=== Page text ===
○ ○ ○ ○ ○

Adventures with a winemaker |

Adventures with a winemaker

Suzanne Hoffman
Behind the Scenes
View over Valliera's slate rooftops, some renovated, some crumbling, of Cottello far below and down a steep, winding gravel road.
Special to the Daily |

Editor’s note: This is the first installment of a two-part series.

Last March, I met Barolo winemaker and nature lover Chiara Boschis. She told me the intriguing story of the Des Martin ethical project in Castelmagno, high in western Piemonte’s mountains. In 2007, Chiara and nine others, including her brother, Cesare Boschis, embarked on a mission to procure and renovate a portion of Valliera, an abandoned hamlet in the commune. Their goal: resurrect the high mountain hamlet to preserve a dying cheese-making tradition.

The project is the embodiment of Chiara’s passionate dedication to honoring nature and preserving tradition. Her enthusiasm for the project and my love of the cheese prompted me to ask her to guide my husband, Dani, and me for a firsthand experience when we returned in June. Chiara promised to do so. Chiara makes no empty promises.

Not really a day of rest

Three months of persistent rain and cold nights stymied Piemonte’s vines in the early growing season. However, two weeks of warm sunshine in early June coaxed shoots to reach for the sky and begin their summer grape-making chore. Developing vines demand attention, and already Boschis had her own chores in the vineyards. Nevertheless, she willingly dedicated her Sunday to guide us on a unique mountain adventure few visitors — or locals — have enjoyed.

○ ○ ○ ○ ○

[Stored data]
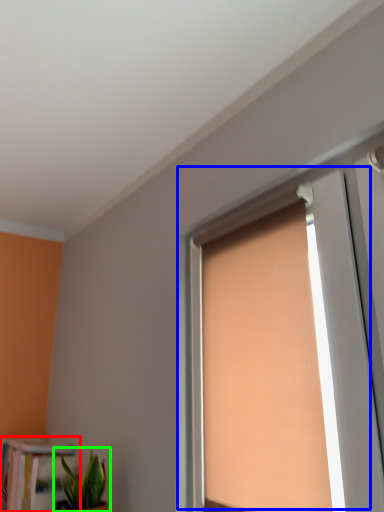
Question: Estimate the real-world distances between objects in this image. Which object is farther from bookcase (highlighted by a red box), window (highlighted by a blue box) or houseplant (highlighted by a green box)?

Choices:
 (A) window
 (B) houseplant

Answer: (A)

○ ○ ○ ○ ○

=== Explore the material ===
1. According to the winemaker article, in what year did Chiara Boschis and nine others begin their mission in Valliera?
2. Rewrite the winemaker article from "Adventures with a winemaker |" up to and including "dying cheese-making tradition.", substituting "village" for "hamlet".
3. Write the next portion of the winemaker article, picking up after its final sentence.

=== Task responses ===
1. 2007

2.
Adventures with a winemaker |

Adventures with a winemaker

Suzanne Hoffman
Behind the Scenes
View over Valliera's slate rooftops, some renovated, some crumbling, of Cottello far below and down a steep, winding gravel road.
Special to the Daily |

Editor’s note: This is the first installment of a two-part series.

Last March, I met Barolo winemaker and nature lover Chiara Boschis. She told me the intriguing story of the Des Martin ethical project in Castelmagno, high in western Piemonte’s mountains. In 2007, Chiara and nine others, including her brother, Cesare Boschis, embarked on a mission to procure and renovate a portion of Valliera, an abandoned village in the commune. Their goal: resurrect the high mountain village to preserve a dying cheese-making tradition.

3.
It certainly wasn’t a “day off” for Chiara. Truth is, I’m not certain if such a thing exists for her. She volunteered to drive for the two-hour ride to Valliera. As I discovered later, her pickup was more suited to reach the high mountain hamlet than our low-to-the-ground rental car.

Chiara’s longtime Belgian friends, Willy and Marie Therese Van Riel, joined us at her winery in Barolo early that morning. For the past 17 years, the Van Riels have returned to Piemonte at least twice a year. This was their first trip into the Occitane valleys that lie along Italy’s western, alpine border. Together, we piled into the pickup like excited kids on a field trip.

Piemonte consists of three geographically distinct areas — mountains, plains and hills. Our drive west at Chiara’s leisurely pace — unusual for a Piemontese under the age of 80 — took us through all three. First, we drove along winding roads through rolling hills in the southern reaches of Barolo. The lush, green canopies were in stark contrast to the barren vines of winter and spring, and vibrant gold and yellow leaves of autumn I’m used to seeing.

Soon, the hills were behind us as we reached the flatland between the Langhe and mountains. Here, instead of grapevines, the earth nourishes crops such as fruits, particularly apples and kiwis, vegetables and Cuneo’s famous climbing beans. Chiara gave us a lesson in all of the crops, the increasing climate change issues, particularly hail, and the history of the region’s many frescoed churches and chapels. This really was a school field trip! Like sponges, we absorbed Chiara’s wisdom and knowledge.

Roadside renaissance

Once the province’s capital Cuneo was behind us, the geography once again changed as we began our climb into the Valle Grana. Our first stop was the 15th century chapel of S. Sebastiano in Monterosso Grana.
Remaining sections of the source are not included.